"In this country of just 1.3 million people, there have been 160 murders so far this year. The islands have some of the world's prettiest beaches and some of the highest murder rates. Most are barely reported. Anyone who knows why Ms Seetahal was killed is not talking. She had been due in court on May 5, where she was a leading member of the prosecution team in a high-profile murder-and-kidnapping case. Ms Seetahal was a fierce campaigner for criminal justice reform, urgently needed in T&T. Creaky ex-colonial judicial systems cannot cope with a flood of drug- and gang-related crime, complex fraud and money-laundering. Routine criminal cases can take ten years to reach a verdict.
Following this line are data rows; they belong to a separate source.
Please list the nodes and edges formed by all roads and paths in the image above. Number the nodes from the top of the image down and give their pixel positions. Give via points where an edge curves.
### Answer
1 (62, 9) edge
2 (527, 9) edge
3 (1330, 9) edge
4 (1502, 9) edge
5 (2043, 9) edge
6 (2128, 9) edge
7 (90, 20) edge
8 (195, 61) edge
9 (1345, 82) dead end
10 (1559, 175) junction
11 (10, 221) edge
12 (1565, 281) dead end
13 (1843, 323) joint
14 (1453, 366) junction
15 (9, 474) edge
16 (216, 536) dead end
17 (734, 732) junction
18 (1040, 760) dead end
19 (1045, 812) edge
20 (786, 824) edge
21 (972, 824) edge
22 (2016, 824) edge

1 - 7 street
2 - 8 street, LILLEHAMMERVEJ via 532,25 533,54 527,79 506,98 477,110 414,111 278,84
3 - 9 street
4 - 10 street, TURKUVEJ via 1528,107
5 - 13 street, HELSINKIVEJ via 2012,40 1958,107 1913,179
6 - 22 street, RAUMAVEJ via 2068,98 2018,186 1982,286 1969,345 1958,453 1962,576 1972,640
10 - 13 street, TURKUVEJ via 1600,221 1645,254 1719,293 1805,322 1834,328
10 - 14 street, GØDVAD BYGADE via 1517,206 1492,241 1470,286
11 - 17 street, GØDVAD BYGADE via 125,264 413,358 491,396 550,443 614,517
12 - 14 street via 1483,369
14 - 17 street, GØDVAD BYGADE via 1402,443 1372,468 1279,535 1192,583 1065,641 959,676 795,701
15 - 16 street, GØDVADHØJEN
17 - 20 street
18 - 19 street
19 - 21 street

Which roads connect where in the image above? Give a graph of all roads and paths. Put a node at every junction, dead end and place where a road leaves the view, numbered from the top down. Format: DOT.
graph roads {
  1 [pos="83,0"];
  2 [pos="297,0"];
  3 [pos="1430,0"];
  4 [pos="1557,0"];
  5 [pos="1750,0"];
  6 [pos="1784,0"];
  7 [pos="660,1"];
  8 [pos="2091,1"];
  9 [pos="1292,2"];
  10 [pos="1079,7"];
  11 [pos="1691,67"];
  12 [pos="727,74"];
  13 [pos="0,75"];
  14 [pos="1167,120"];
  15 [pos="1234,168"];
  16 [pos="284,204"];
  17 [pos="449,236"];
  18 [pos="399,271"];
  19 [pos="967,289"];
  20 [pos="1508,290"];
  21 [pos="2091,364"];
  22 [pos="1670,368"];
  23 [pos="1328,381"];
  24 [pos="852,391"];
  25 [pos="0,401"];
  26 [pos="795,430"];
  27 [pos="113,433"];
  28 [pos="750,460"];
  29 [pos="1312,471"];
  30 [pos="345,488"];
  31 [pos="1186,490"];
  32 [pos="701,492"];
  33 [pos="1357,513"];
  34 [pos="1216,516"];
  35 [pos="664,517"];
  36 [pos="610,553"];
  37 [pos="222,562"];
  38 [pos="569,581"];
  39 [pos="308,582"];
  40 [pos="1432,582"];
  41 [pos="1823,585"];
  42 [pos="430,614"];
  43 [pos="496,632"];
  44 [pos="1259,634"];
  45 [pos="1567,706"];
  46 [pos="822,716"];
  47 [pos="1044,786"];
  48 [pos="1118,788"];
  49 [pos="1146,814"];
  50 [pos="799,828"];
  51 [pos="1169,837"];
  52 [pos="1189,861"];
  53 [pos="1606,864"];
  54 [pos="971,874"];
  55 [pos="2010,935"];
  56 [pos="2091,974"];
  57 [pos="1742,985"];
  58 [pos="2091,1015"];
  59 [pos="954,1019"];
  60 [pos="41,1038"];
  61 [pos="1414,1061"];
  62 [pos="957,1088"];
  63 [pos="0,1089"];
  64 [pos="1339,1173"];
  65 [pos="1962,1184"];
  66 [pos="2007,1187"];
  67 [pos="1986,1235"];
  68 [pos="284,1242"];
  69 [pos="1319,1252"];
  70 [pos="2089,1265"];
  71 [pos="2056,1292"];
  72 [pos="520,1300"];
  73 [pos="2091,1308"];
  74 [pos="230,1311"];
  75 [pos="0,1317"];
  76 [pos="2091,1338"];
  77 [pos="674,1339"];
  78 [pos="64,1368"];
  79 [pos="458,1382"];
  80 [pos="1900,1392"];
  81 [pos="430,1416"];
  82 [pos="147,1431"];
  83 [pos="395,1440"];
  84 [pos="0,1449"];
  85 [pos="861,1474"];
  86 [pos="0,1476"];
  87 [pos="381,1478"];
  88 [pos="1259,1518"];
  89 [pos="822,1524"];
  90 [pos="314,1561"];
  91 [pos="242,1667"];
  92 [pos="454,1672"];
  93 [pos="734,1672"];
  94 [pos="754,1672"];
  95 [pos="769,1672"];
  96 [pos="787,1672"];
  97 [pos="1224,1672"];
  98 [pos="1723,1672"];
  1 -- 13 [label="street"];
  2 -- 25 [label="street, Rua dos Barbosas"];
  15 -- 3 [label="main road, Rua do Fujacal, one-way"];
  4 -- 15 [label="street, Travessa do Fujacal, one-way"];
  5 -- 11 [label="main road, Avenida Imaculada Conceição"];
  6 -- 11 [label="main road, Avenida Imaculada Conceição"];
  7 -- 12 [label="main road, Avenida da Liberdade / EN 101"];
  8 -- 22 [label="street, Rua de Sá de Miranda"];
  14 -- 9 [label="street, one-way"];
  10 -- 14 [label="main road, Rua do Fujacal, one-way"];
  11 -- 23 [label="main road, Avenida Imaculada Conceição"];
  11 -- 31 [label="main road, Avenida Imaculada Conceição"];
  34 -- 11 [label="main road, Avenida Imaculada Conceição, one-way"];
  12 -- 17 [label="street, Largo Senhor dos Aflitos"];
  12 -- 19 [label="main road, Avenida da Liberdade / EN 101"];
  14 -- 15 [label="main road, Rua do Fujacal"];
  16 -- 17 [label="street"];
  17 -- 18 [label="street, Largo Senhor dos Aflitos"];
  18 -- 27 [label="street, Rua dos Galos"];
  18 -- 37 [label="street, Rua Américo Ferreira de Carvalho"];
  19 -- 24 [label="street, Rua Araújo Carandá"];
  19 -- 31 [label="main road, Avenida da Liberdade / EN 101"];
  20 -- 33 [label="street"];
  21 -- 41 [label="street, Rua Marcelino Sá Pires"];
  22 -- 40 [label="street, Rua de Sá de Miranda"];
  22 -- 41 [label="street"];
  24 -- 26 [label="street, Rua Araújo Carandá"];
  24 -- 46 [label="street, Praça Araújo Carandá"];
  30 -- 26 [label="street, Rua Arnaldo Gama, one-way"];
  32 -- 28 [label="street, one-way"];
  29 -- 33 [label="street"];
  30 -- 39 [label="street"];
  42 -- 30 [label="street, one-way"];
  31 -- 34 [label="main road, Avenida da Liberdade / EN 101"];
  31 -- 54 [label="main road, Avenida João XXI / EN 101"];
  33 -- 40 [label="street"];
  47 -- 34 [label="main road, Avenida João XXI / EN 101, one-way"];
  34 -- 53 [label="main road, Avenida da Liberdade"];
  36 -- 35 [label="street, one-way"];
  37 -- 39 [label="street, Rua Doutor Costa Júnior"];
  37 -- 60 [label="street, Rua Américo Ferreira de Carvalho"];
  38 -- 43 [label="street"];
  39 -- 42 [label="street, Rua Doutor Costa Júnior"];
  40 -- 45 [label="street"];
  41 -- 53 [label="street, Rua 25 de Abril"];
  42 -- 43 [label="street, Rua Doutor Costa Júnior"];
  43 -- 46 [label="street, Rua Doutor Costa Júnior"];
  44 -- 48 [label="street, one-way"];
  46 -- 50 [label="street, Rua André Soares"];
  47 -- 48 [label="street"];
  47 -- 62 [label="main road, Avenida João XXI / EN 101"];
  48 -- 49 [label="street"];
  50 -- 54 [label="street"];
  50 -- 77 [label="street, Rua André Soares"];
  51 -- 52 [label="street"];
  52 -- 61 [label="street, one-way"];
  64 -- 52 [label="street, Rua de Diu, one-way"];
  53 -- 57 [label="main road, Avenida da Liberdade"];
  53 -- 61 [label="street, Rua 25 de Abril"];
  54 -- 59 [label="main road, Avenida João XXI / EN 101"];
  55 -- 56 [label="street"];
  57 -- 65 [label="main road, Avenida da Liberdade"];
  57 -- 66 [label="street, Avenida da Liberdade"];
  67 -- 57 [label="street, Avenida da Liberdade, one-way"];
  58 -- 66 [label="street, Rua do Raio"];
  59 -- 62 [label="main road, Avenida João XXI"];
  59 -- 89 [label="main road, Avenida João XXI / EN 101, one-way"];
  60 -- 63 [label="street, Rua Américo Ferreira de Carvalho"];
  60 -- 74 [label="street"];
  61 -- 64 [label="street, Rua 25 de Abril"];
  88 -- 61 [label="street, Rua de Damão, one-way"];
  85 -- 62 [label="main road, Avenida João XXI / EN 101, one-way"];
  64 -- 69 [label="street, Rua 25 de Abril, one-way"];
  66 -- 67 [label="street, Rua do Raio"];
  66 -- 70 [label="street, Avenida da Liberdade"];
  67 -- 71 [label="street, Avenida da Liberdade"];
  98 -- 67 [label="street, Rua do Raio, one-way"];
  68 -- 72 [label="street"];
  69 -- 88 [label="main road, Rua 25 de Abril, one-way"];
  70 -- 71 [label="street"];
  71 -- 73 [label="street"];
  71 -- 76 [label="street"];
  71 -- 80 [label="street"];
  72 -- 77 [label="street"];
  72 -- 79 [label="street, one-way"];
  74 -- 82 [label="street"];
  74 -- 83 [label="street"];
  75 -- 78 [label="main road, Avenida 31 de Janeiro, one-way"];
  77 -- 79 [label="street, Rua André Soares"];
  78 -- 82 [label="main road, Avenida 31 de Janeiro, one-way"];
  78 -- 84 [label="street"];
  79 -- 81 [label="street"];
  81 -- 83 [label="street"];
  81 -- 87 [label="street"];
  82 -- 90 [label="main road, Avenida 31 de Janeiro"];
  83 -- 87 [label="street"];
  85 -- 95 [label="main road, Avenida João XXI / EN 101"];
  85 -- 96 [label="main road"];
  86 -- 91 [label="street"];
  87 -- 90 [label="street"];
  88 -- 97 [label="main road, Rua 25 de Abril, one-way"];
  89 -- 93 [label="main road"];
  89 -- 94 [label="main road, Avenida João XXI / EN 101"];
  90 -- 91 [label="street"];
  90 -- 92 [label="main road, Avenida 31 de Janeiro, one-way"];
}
For the slightest of reasons, hearings may be adjourned for six months or more; and then postponed again. Suspects languish in overcrowded prisons, innocent until proven guilty. Witnesses are intimidated, change their mind about testifying or simply forget what happened. Some are shot, some migrate, some die from natural causes."
–The Economist, May 6
I have not seen a nation heaving with a grief as big as this since 1990 when our people had a collective breakdown from which we have never recovered.After 1990, nothing was the same. The guns scattered from "hit" to "hit," some higher profile than others. We can fill an entire issue of this newspaper, if we desire, with the names of the dead since 1990–and that may not be enough. It's time we remember some key ones.
1994: Dr Chandra Narayansingh shot dead while getting into her car outside the Langmore Health Foundation at Palmyra on June 29. People still speak of her beauty. But it was her brain that people wanted. Her hit man was identified; but although the trial dragged on and on, the people ordering the hit were not. That page is blank. We forget.